In our time, models for the body are the computer and the genetic code, crafting a dematerialised, disaggregated body, imagined as a conglomerate of cells and genes, each with their own programme, unconcerned with the rest and the good of the body as a whole. Such is the theory of the “selfish gene” – the idea that the body is made of individualistic cells and genes all pursuing their programme, a perfect metaphor of the neoliberal conception of life, where market dominance turns against not only group solidarity but solidarity within ourselves. Consistently, the body disintegrates into an assemblage of selfish genes, each striving to achieve its selfish goals, indifferent to the interest of the rest.
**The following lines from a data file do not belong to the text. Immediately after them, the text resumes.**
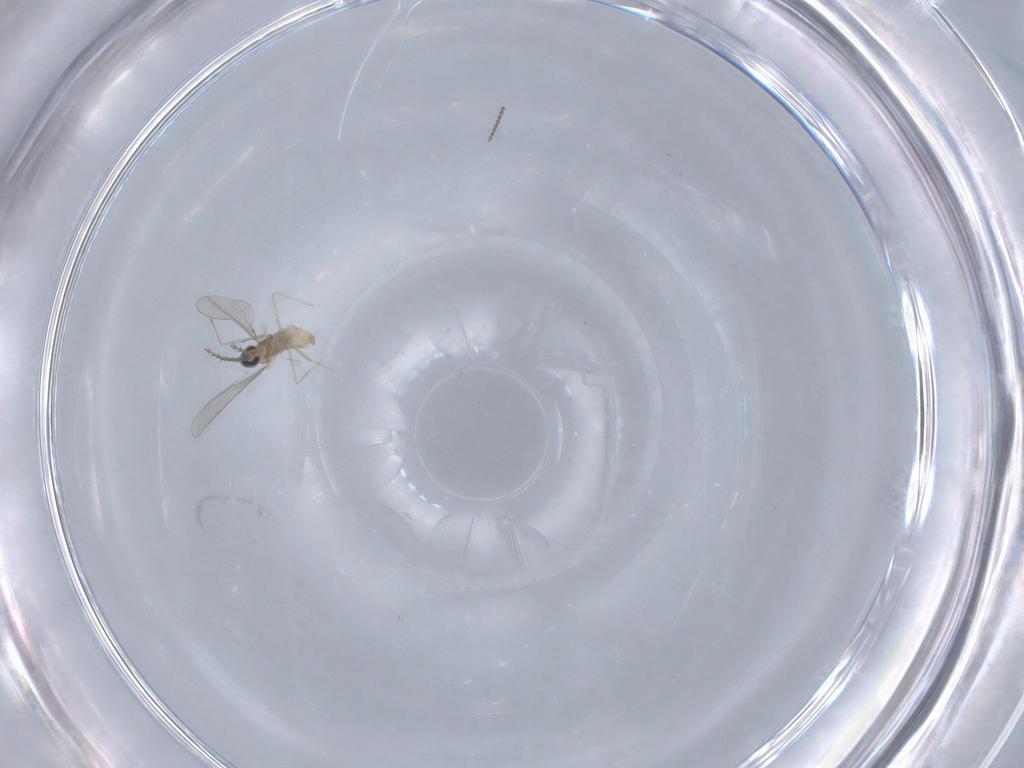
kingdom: Animalia
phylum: Arthropoda
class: Insecta
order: Diptera
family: Cecidomyiidae
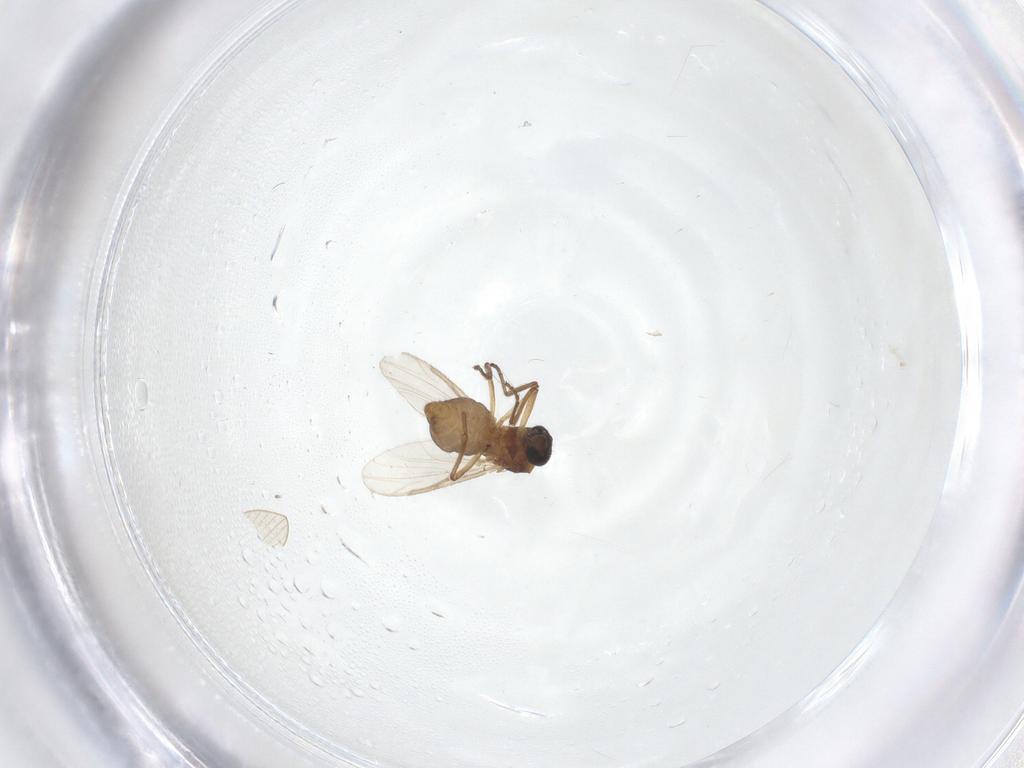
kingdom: Animalia
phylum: Arthropoda
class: Insecta
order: Diptera
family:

To the extent that we internalise this view, we internalise the most profound experience of self-alienation, as we confront not only a great beast that does not obey our orders but also a host of micro-enemies that are planted right into our own body, ready to attack us at any moment. Industries have been built on the fears that this conception of the body generates, putting us at the mercy of forces that we do not control.
Inevitably, if we internalise this view, we do not taste good to ourselves. In fact, our body scares us, and we do not listen to it. We do not hear what it wants but join the assault on it with all the weapons that medicine can offer: radiation, colonoscopy, mammography, all arms in a long battle against the body, with us joining in the assault rather than taking our body out of the line of fire. In this way, we are prepared to accept a world that transforms body parts into commodities for a market and view our body as a repository of diseases: the body as plague, the body as source of epidemics, the body without reason.
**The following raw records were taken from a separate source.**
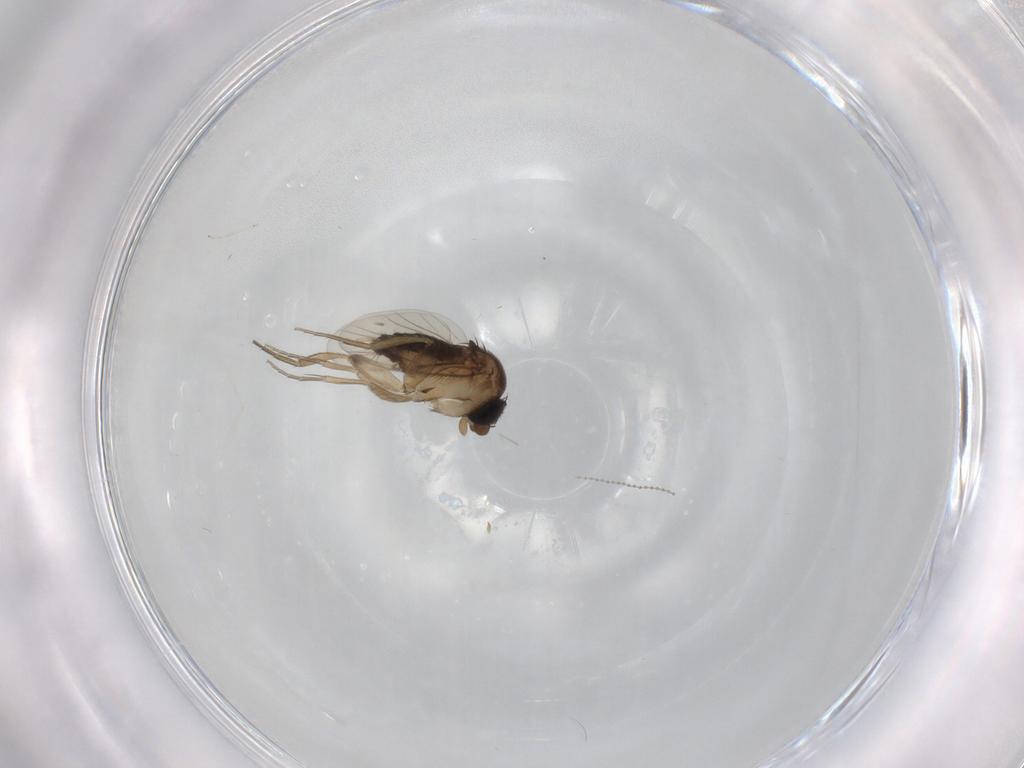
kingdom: Animalia
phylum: Arthropoda
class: Insecta
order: Diptera
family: Phoridae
Our struggle then must begin with the reappropriation of our body, the revaluation and rediscovery of its capacity for resistance, and expansion and celebration of its powers, individual and collective.
Dance is central to this reappropriation. In essence, the act of dancing is an exploration and invention of what a body can do: of its capacities, its languages, its articulations of the strivings of our being. I have come to believe that there is a philosophy in dancing, for dance mimics the processes by which we relate to the world, connect with other bodies, transform ourselves and the space around us. From dance we learn that matter is not stupid, it is not blind, it is not mechanical but has its rhythms, its language, and it is self-activated and self-organising. Our bodies have reasons that we need to learn, rediscover, reinvent. We need to listen to their language as the path to our health and healing, as we need to listen to the language and rhythms of the natural world as the path to the health and healing of the Earth. Since the power to be affected and to effect, to be moved and to move, a capacity that is indestructible, exhausted only with death, is constitutive of the body, there is an immanent politics residing in it: the capacity to transform itself, others, and change the world.